The number $\omega$ is a root of the cubic $x^3-1$. But that is not irreducible. One factor is $x^2+x+1$, which $\omega$ is a root of.
The minimal polynomial of $\omega$ (be it over $\mathbb{Q}$ or $\mathbb{Q(2^{1/3})}$) has degree $2$, not $3$.
We know that
$$|\mathbb{Q}(2^{1/3},w):\mathbb{Q}(2^{1/3})| \leq |\mathbb{Q}(w):\mathbb{Q}| = 2.$$
So $|\mathbb{Q}(2^{1/3},w):\mathbb{Q}(2^{1/3})| \in \{1,2\}.$ But if $|\mathbb{Q}(2^{1/3},w):\mathbb{Q}(2^{1/3})| = 1$ then $w \in \mathbb{Q}(2^{1/3})$ which of course isn't true.

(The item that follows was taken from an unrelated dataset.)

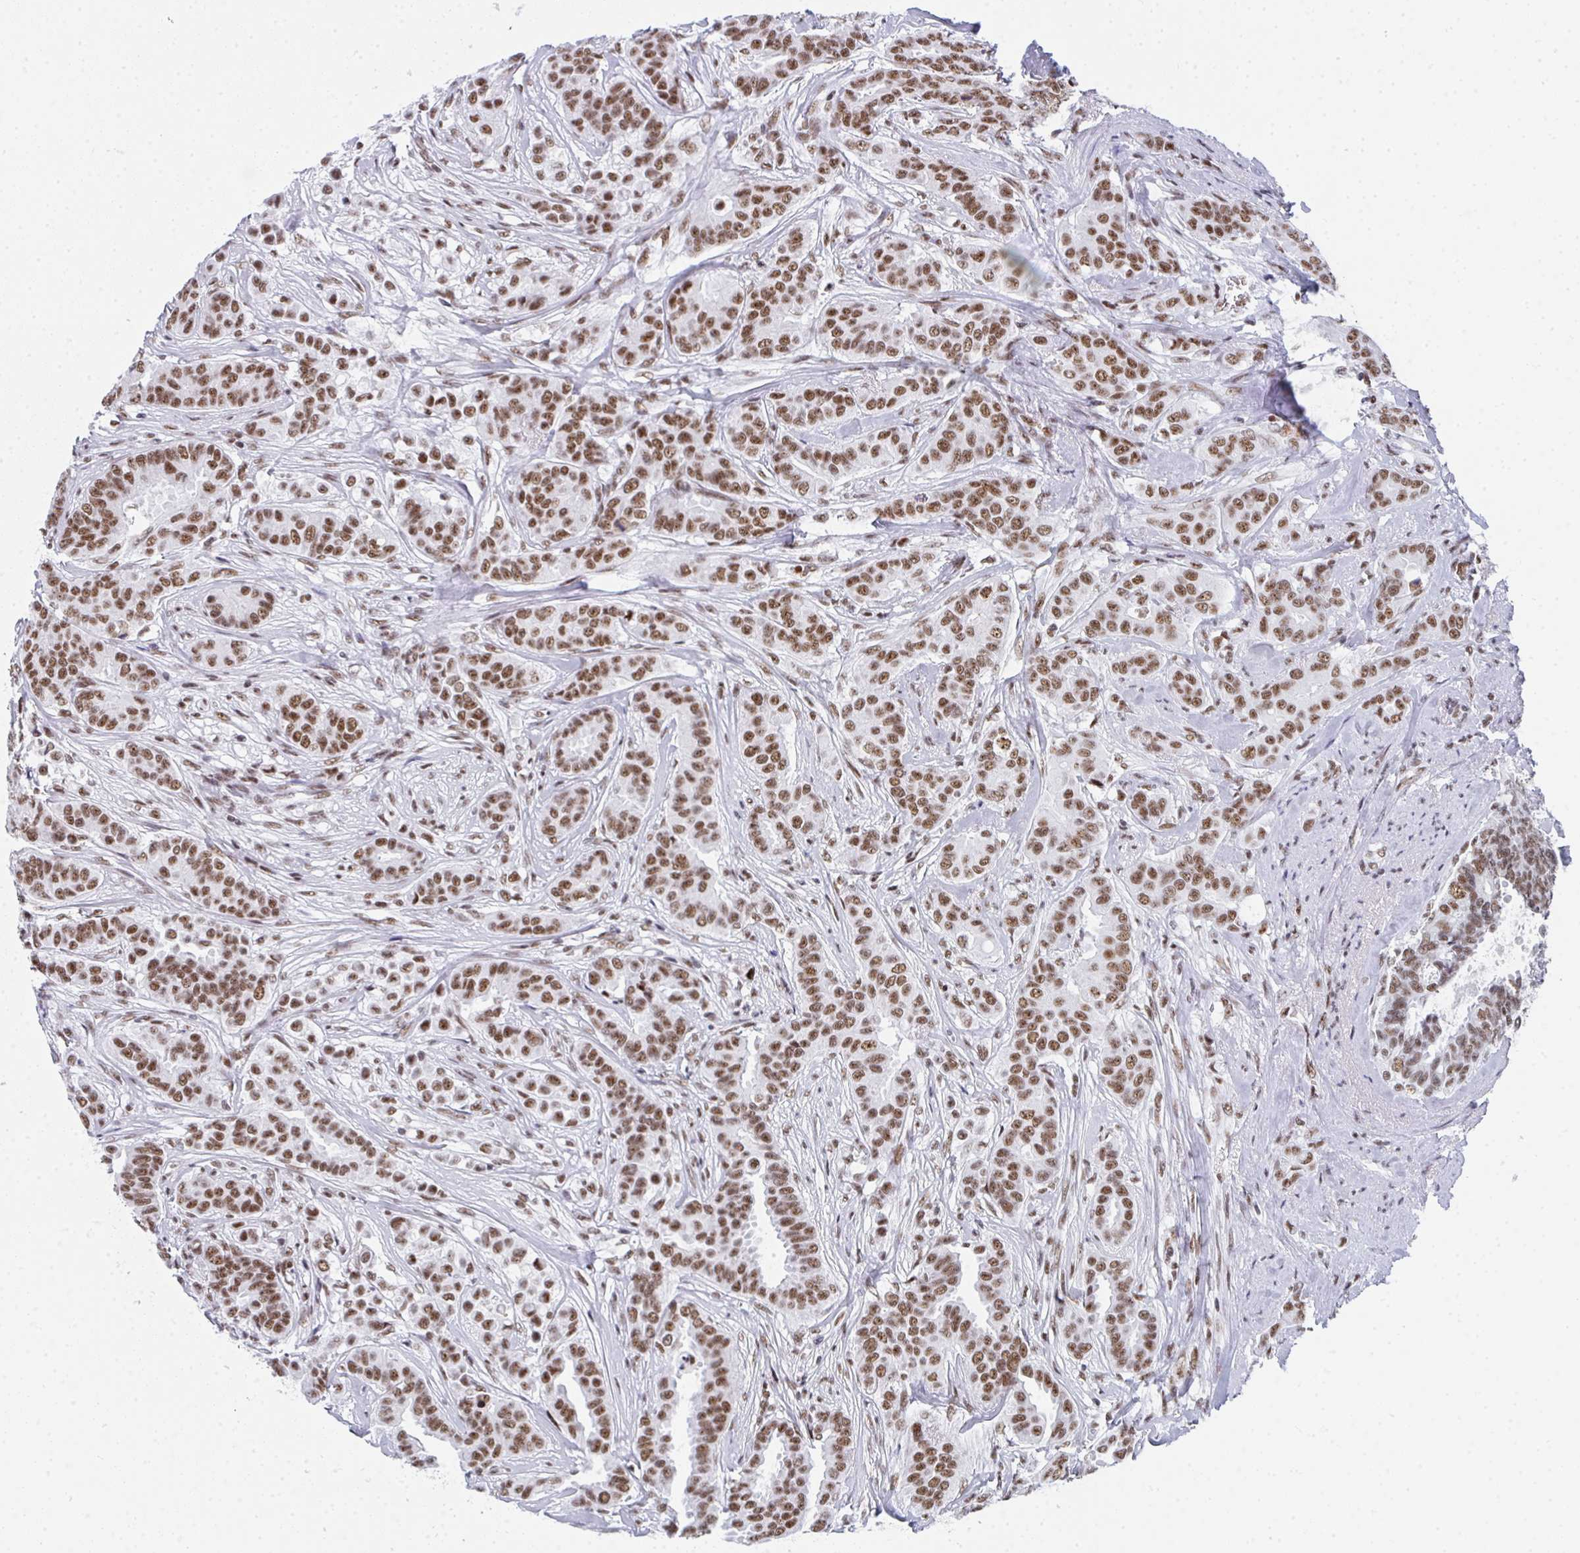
{"staining": {"intensity": "moderate", "quantity": ">75%", "location": "nuclear"}, "tissue": "breast cancer", "cell_type": "Tumor cells", "image_type": "cancer", "snomed": [{"axis": "morphology", "description": "Duct carcinoma"}, {"axis": "topography", "description": "Breast"}], "caption": "Immunohistochemistry (IHC) (DAB (3,3'-diaminobenzidine)) staining of human breast infiltrating ductal carcinoma displays moderate nuclear protein staining in about >75% of tumor cells. (Stains: DAB in brown, nuclei in blue, Microscopy: brightfield microscopy at high magnification).", "gene": "SNRNP70", "patient": {"sex": "female", "age": 45}}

Explicitly finding a minimal polynomial for $w$ over $\mathbb{Q}(2^{1/3})$ would be doable, but often this approach is relatively painful compared to the above approach. The idea is the use the inequality stated in the first line. (It holds since any polynomial over $\mathbb{Q}$ with $w$ has a root is also a polynomial over $\mathbb{Q}(2^{1/3})$ with $w$ as a root).